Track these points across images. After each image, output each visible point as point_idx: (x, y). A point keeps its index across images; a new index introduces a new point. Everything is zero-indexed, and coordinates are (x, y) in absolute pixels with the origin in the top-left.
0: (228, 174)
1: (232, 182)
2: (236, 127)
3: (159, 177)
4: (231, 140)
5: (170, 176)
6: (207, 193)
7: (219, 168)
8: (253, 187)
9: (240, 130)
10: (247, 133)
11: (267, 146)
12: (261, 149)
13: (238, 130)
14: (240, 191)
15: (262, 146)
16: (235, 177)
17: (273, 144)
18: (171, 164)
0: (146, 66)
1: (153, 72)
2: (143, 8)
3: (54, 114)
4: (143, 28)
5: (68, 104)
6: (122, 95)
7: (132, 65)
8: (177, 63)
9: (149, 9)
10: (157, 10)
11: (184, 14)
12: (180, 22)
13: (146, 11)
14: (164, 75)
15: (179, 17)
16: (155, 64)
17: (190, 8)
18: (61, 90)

.....

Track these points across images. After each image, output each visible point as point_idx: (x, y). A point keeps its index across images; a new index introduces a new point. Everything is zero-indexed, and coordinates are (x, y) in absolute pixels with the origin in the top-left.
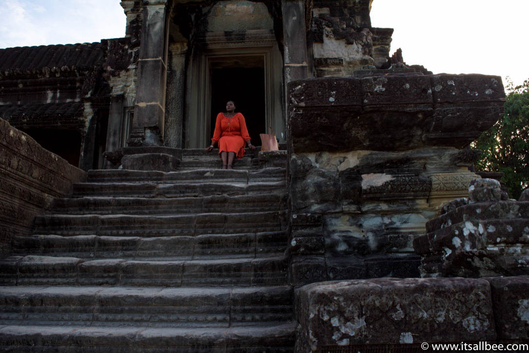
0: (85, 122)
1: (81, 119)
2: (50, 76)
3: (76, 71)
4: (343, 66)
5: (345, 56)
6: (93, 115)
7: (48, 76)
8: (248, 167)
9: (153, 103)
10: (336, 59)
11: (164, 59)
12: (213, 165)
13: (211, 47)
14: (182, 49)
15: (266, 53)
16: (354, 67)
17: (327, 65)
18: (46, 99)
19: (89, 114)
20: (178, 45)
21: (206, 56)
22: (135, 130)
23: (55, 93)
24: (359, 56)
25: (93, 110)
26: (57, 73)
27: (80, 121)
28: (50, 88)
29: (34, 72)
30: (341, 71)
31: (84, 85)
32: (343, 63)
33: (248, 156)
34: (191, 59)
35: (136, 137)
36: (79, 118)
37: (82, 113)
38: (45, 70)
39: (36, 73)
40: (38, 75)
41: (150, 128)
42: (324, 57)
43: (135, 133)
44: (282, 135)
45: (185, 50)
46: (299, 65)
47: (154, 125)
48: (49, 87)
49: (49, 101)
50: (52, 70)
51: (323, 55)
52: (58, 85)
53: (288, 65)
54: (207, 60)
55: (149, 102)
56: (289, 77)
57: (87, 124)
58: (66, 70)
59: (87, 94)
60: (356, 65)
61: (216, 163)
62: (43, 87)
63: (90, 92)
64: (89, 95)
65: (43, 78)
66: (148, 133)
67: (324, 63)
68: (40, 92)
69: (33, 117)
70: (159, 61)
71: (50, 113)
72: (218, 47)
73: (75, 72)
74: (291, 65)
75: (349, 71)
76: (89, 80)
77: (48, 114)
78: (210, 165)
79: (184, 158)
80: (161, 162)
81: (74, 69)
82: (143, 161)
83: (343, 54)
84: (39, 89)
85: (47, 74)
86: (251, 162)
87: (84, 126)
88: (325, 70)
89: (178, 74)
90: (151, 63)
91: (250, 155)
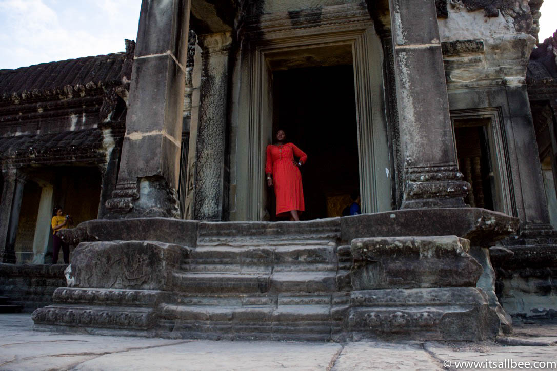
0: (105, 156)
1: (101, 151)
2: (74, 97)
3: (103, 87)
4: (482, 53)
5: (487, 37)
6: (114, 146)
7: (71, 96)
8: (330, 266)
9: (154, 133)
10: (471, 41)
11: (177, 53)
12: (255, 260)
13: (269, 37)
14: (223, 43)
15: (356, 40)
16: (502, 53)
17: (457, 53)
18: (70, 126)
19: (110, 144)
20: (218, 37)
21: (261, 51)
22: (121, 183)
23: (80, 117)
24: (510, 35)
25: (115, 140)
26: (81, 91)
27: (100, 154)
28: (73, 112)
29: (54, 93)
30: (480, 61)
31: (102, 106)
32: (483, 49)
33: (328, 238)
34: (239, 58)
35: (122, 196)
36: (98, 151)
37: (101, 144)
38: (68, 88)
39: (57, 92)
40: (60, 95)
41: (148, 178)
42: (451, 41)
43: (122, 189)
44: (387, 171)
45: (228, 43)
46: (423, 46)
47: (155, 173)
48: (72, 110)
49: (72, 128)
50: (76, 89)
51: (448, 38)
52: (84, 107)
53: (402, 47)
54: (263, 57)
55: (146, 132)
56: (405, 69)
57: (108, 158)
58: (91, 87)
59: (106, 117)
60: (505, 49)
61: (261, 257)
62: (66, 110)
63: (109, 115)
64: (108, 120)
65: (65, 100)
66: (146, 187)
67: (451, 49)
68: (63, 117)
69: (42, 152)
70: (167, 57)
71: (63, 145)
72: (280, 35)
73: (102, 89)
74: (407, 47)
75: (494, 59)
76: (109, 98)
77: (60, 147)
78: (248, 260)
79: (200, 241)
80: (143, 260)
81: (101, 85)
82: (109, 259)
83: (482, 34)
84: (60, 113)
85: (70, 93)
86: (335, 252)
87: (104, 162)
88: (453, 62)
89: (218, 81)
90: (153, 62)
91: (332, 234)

.....

__What needs to be done__: In the listing above, find the line with "43: (135, 133)" and the line with "89: (178, 74)"; set down exactly those two lines and every line between them, nothing more.

__Your response__:
43: (135, 133)
44: (282, 135)
45: (185, 50)
46: (299, 65)
47: (154, 125)
48: (49, 87)
49: (49, 101)
50: (52, 70)
51: (323, 55)
52: (58, 85)
53: (288, 65)
54: (207, 60)
55: (149, 102)
56: (289, 77)
57: (87, 124)
58: (66, 70)
59: (87, 94)
60: (356, 65)
61: (216, 163)
62: (43, 87)
63: (90, 92)
64: (89, 95)
65: (43, 78)
66: (148, 133)
67: (324, 63)
68: (40, 92)
69: (33, 117)
70: (159, 61)
71: (50, 113)
72: (218, 47)
73: (75, 72)
74: (291, 65)
75: (349, 71)
76: (89, 80)
77: (48, 114)
78: (210, 165)
79: (184, 158)
80: (161, 162)
81: (74, 69)
82: (143, 161)
83: (343, 54)
84: (39, 89)
85: (47, 74)
86: (251, 162)
87: (84, 126)
88: (325, 70)
89: (178, 74)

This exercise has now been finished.